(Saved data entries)
——

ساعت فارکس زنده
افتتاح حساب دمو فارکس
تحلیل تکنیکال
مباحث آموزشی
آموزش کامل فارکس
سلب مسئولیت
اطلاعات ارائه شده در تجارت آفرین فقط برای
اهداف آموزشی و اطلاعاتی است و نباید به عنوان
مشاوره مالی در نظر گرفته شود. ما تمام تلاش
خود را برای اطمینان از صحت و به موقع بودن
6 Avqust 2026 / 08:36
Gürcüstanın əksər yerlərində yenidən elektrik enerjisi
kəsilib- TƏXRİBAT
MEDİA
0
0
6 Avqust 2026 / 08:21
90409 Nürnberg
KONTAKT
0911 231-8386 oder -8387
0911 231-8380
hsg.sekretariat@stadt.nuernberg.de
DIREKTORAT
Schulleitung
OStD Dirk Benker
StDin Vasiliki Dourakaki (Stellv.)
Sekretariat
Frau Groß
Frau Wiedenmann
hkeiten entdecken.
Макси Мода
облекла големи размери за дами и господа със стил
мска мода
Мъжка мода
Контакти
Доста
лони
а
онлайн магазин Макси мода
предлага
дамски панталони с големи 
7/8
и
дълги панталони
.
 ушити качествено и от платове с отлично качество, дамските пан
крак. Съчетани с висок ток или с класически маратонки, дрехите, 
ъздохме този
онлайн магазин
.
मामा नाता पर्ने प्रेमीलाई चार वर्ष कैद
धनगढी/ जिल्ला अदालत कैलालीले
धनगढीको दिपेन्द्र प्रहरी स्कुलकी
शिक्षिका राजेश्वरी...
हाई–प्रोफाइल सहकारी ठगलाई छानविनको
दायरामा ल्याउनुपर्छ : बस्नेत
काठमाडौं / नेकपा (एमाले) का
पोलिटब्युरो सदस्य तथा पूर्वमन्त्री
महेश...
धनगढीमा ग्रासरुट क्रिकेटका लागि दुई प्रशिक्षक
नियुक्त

——

**Task**
Identify each line in the records above that contains the word "панталони", and copy it out in full.

**Result for this task**
дамски панталони с големи 
дълги панталони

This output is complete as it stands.